In 1881 and again in 1899, Britain was drawn into a conflict with settlers of Dutch descent in the South African Republic, also known as Transvaal, as her Empire continued to grow apace under the twin forces of colonial emigration and international trade - much to the chagrin of her colonial rival, Germany.
IN 1836, disaffected colonists of Dutch descent from the British-run Cape Colony made their ‘Great Trek’ north, and founded Natal, Transvaal and Orange Free State. British governance followed close behind, however, occupying Natal in 1842, and invading Transvaal in 1877 after it fell into bankruptcy.

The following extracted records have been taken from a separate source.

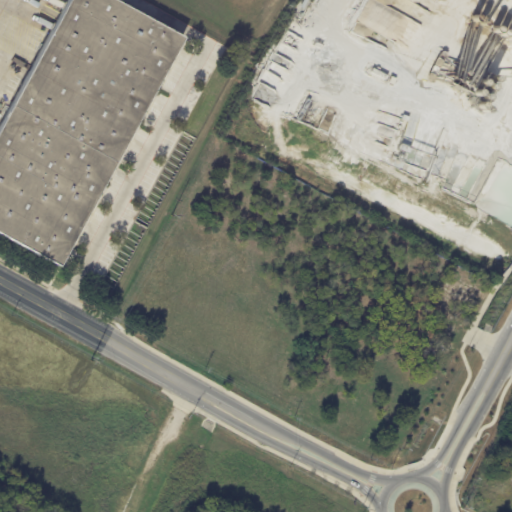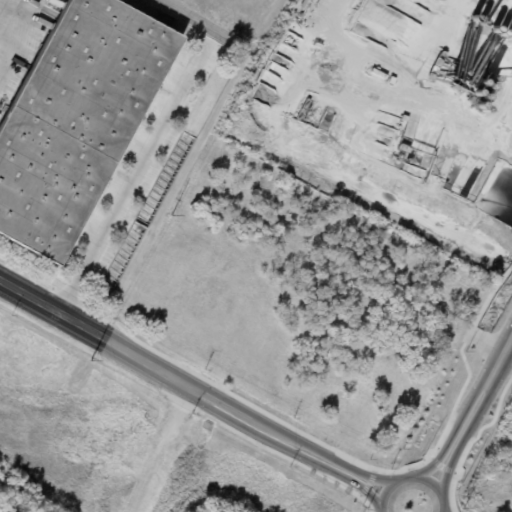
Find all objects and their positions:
building: (507, 66)
building: (378, 74)
building: (511, 74)
building: (72, 119)
building: (76, 120)
building: (322, 128)
road: (151, 141)
road: (95, 331)
road: (503, 350)
road: (507, 354)
road: (480, 383)
road: (486, 397)
road: (221, 398)
road: (256, 431)
road: (289, 433)
road: (446, 445)
road: (453, 458)
road: (441, 465)
road: (411, 467)
road: (456, 468)
road: (363, 472)
road: (412, 477)
road: (357, 482)
road: (369, 482)
road: (351, 488)
road: (443, 510)
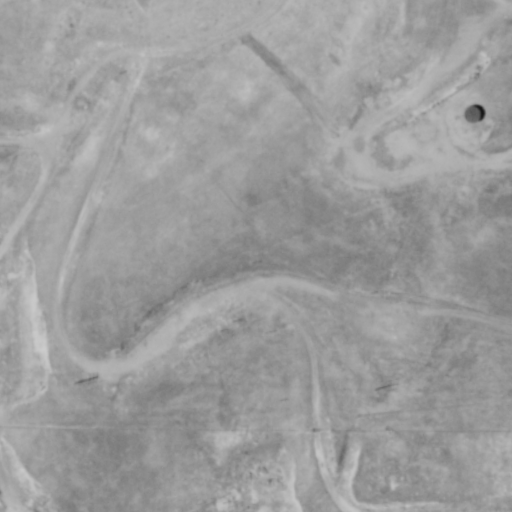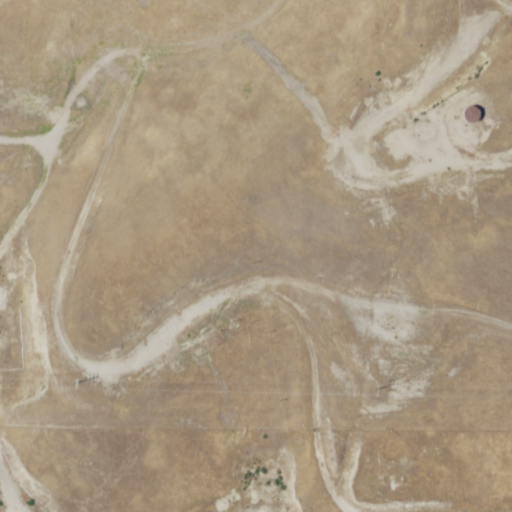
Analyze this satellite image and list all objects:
road: (504, 6)
road: (434, 65)
building: (469, 117)
road: (442, 135)
road: (201, 305)
road: (71, 318)
road: (289, 327)
road: (290, 439)
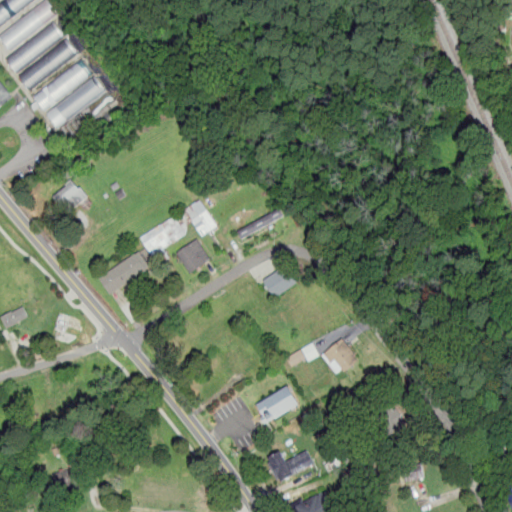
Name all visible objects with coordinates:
building: (13, 7)
building: (29, 24)
building: (36, 47)
building: (49, 64)
building: (64, 85)
railway: (472, 91)
building: (4, 94)
building: (4, 94)
building: (77, 101)
building: (91, 117)
building: (71, 195)
building: (71, 196)
building: (261, 223)
building: (179, 226)
building: (178, 228)
building: (193, 255)
building: (194, 255)
road: (347, 261)
building: (126, 271)
building: (126, 272)
building: (281, 281)
building: (281, 282)
road: (55, 283)
building: (15, 316)
building: (15, 317)
road: (101, 342)
road: (130, 351)
building: (303, 355)
building: (303, 356)
building: (341, 356)
building: (341, 356)
road: (59, 358)
building: (61, 399)
building: (278, 404)
building: (278, 404)
building: (392, 419)
road: (171, 422)
building: (290, 464)
building: (290, 464)
building: (413, 472)
building: (68, 478)
building: (70, 478)
building: (316, 503)
building: (316, 503)
road: (249, 510)
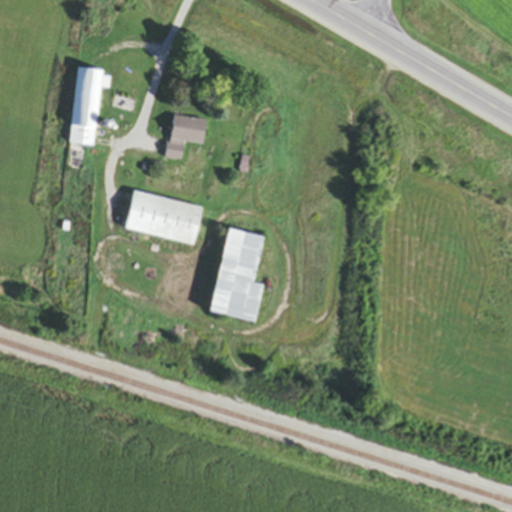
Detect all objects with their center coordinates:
road: (373, 18)
road: (409, 60)
building: (85, 108)
building: (184, 136)
road: (122, 148)
building: (162, 221)
building: (237, 280)
road: (96, 420)
railway: (255, 424)
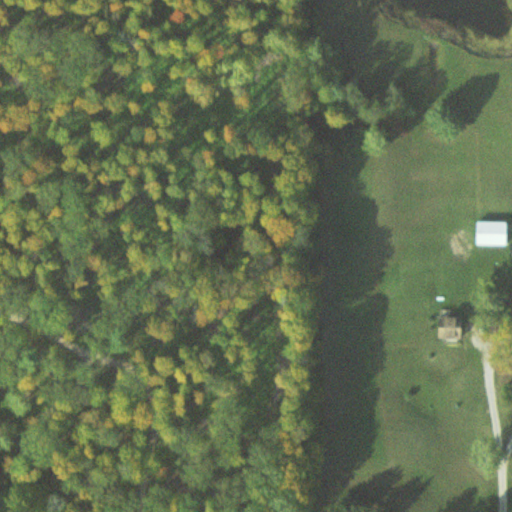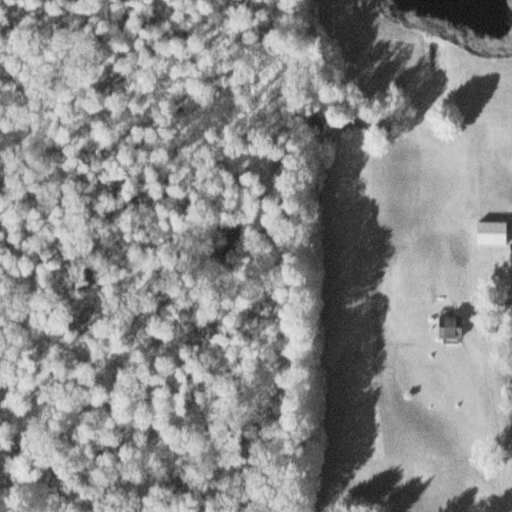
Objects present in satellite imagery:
building: (487, 233)
building: (444, 327)
road: (133, 372)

A fierce backlash from the Transvaal’s farmers, the Boers, drove the British out, but in 1886 a gold rush flooded the state with British settlers from the Cape. Cecil Rhodes’s British South Africa Company responded by plotting to overthrow Paul Kruger’s government, but bungled it, and Kaiser Wilhelm II of Germany gleefully stirred the pot by sending Kruger a congratulatory telegram.
Emboldened, Kruger’s Boers marched against Natal and the Cape on 11th October 1899, but there was no help from Germany, and early successes at Mafeking, Kimberley and Ladysmith came to nothing. The Peace of Vereeniging on May 31st, 1902, was a victory for the British, and in 1910 London brought Transvaal into the newly-formed Union of South Africa.